Regardless of whether or not you have hardware or software RAID you will need some sort of driver. This is a must for any device in a system. There are times when buying an expensive RAID card just isn't worth it. Other times it's a must.

Software RAID Pros

  1. You are not locked into a vendor. If a RAID card fails, then you are not at the mercy of the vendor. Simply buy another card, and run the utilities to reassemble the RAID.
  2. Faster, as the RAID operations are run on the host CPU. The faster the CPU the faster the operations can complete.
  3. Greater flexibility. With software RAID you can add drives and change the configuration easier.
  4. Is very cheap. The cost of a simple controller ranges from $15 to about $150 depending on how many channels you want.
  5. Feature set is not locked in stone. If a new RAID level is developed, then it's as easy as compiling the driver, adding it to the running kernel and reconfiguring an existing array with out any data loss.

Software RAID Cons

  1. If there is a glitch in the driver then data may be lost.
  2. Overall performance. The more complex your RAID is the more cycles are going to be stolen from the host CPU.
  3. May be affected by virus' or other harmful software.
  4. Vulnerable to system crashes. If the system is crashing then you could take out the entire RAID.

Hardware RAID Pros

  1. The calculations are done on the card and not on the CPU.
  2. Manage disk across different O/Ses
  3. Add a battery backup to improve performance on writing.
  4. If there is a power loss then the data can be stored in memory until power is restored.
  5. Not vulnerable to virus' or other harmful software.
  6. Uses dedicated controller memory.

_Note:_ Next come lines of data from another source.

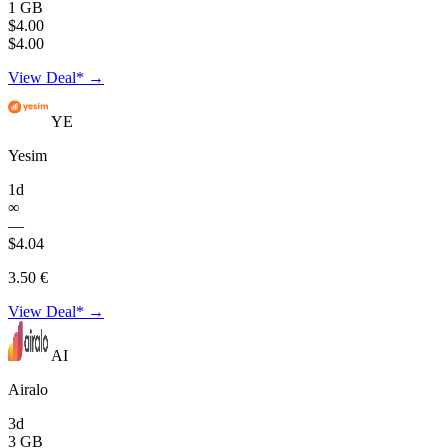
1 GB
$4.00
$4.00
View Deal* →
YE
Yesim
1d
∞
—
$4.04
3.50 €
View Deal* →
AI
Airalo
3d
3 GB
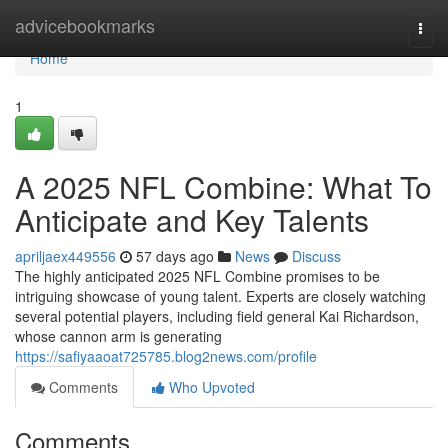
Home
advicebookmarks
Togg
navi
Home
1
A 2025 NFL Combine: What To
Anticipate and Key Talents
apriljaex449556
57 days ago
News
Discuss
The highly anticipated 2025 NFL Combine promises to be
intriguing showcase of young talent. Experts are closely watching
several potential players, including field general Kai Richardson,
whose cannon arm is generating
https://safiyaaoat725785.blog2news.com/profile
Comments
Who Upvoted
Comments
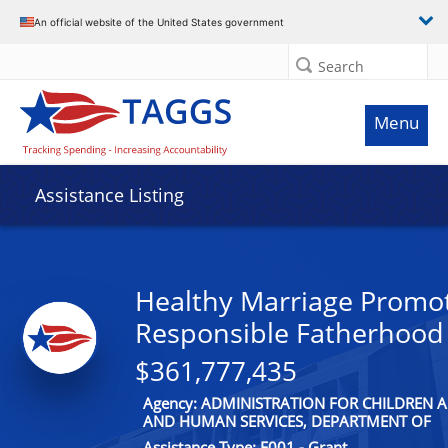
An official website of the United States government
Search
Menu
Assistance Listing
Healthy Marriage Promo
Responsible Fatherhood
$361,777,435
Agency: ADMINISTRATION FOR CHILDREN A
AND HUMAN SERVICES, DEPARTMENT OF
Assistance Type: F001 - Grant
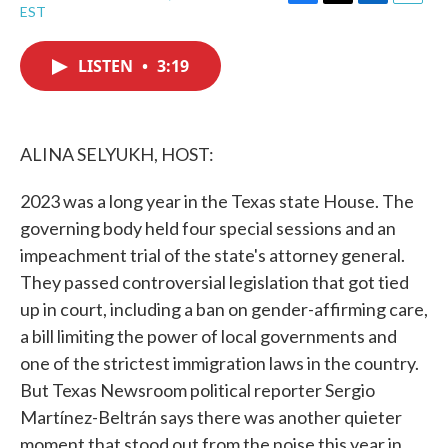
F
T
L
E
EST
a
w
i
m
c
i
n
a
e
t
k
i
LISTEN
•
3:19
b
t
e
l
o
e
d
o
r
I
k
n
ALINA SELYUKH, HOST:
2023 was a long year in the Texas state House. The
governing body held four special sessions and an
impeachment trial of the state's attorney general.
They passed controversial legislation that got tied
up in court, including a ban on gender-affirming care,
a bill limiting the power of local governments and
one of the strictest immigration laws in the country.
But Texas Newsroom political reporter Sergio
Martínez-Beltrán says there was another quieter
moment that stood out from the noise this year in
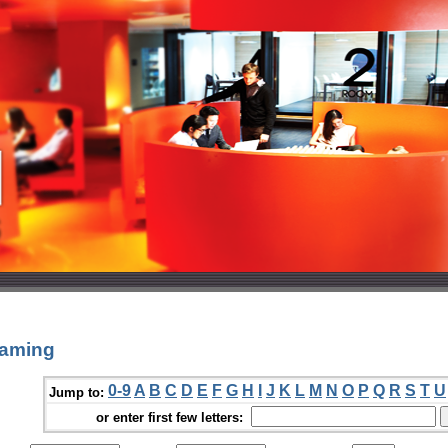
eaming
0-9
A
B
C
D
E
F
G
H
I
J
K
L
M
N
O
P
Q
R
S
T
U
Jump to:
or enter first few letters:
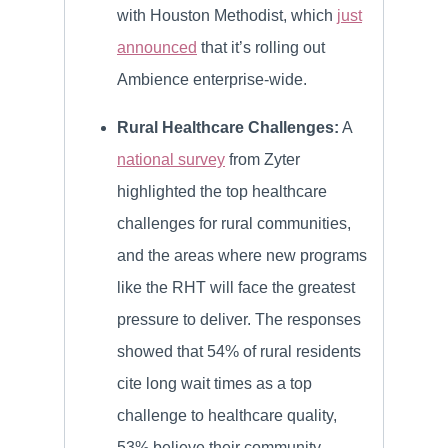
with Houston Methodist, which
just
announced
that it’s rolling out
Ambience enterprise-wide.
Rural Healthcare Challenges:
A
national survey
from Zyter
highlighted the top healthcare
challenges for rural communities,
and the areas where new programs
like the RHT will face the greatest
pressure to deliver. The responses
showed that 54% of rural residents
cite long wait times as a top
challenge to healthcare quality,
53% believe their community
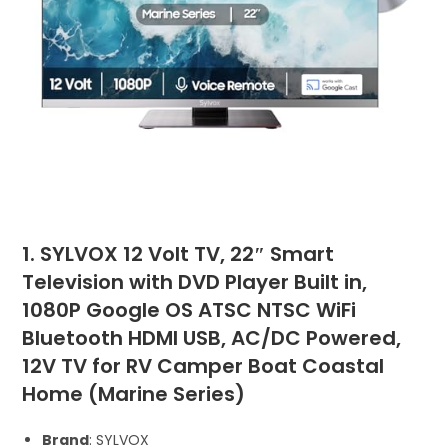
1. SYLVOX 12 Volt TV, 22″ Smart
Television with DVD Player Built in,
1080P Google OS ATSC NTSC WiFi
Bluetooth HDMI USB, AC/DC Powered,
12V TV for RV Camper Boat Coastal
Home (Marine Series)
Brand
: SYLVOX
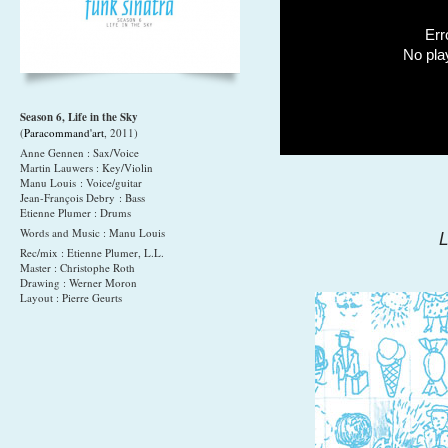
Err
No pla
Season 6, Life in the Sky
(
Paracommand'art
, 2011)
Anne Gennen : Sax/Voice
Martin Lauwers : Key/Violin
Manu Louis : Voice/guitar
Jean-François Debry : Bass
Etienne Plumer : Drums
Words and Music : Manu Louis
L
Rec/mix : Etienne Plumer, L.L.
Master : Christophe Roth
Drawing : Werner Moron
Layout : Pierre Geurts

Depending on the card, it may be possible to upgrade the memory.

Hardware RAID Cons

  1. May not be as fast as software depending on the current hardware configuration.
  2. Expensive.
  3. The RAID engine is proprietary. So if the card fails then you have to replace it with the same card or at least a card from the same vendor.
  4. Bad firmware. I have to add this just to be fair. However, it's more likely that you're going to have bad software before you have bad firmware.

Conclusion

Hardware verses Software raid can be a religious battle. Depending on what you need and how important your data is. Since my first 3ware card I've always sworn by it. I still have my Escalade 6410 card. It still happily does the job that it did when I first bought it, which was 6 years ago. I have never had a problem using hardware RAID opposed to software. At work I've set up RAIDs for customers and to be absolutely honest, it's a craps shoot. Sometimes it works great other times it doesn't do the job it's supposed to.

If you use RAID 0 or 1 (stripping or mirroring, respectfully) then a simple Silicon Image, Promise, Highpoint or any other RAID card that you can buy for under $100 will do the job just fine. There is little performance hit for these levels. However, when doing RAID 5, 5EE, 6, or 50 there is a lot more overhead because of the algorithm being used to split the data among the drives. The more drives you have the more of a performance hit you will see. Since I run RAID 5 for my data, I choose to a AMCC 3ware 9650-8LPML card. Currently I only have 4 drives, but when the price of a 500GB drive falls I will be adding 4 more. Since switching, I have noticed that my CPU is not running at 100% when I'm transferring massive amounts of data.

If you do choose to go software with your RAID 5, then prepare for a performance hit when copying files. Also if the O/S crashes or you then be prepared that there maybe data loss. Also, you have to reassemble the RAID which may take some time if it doesn't behave like it should. In a business environment you should really only use hardware RAID.

So which is better? Depends on the application.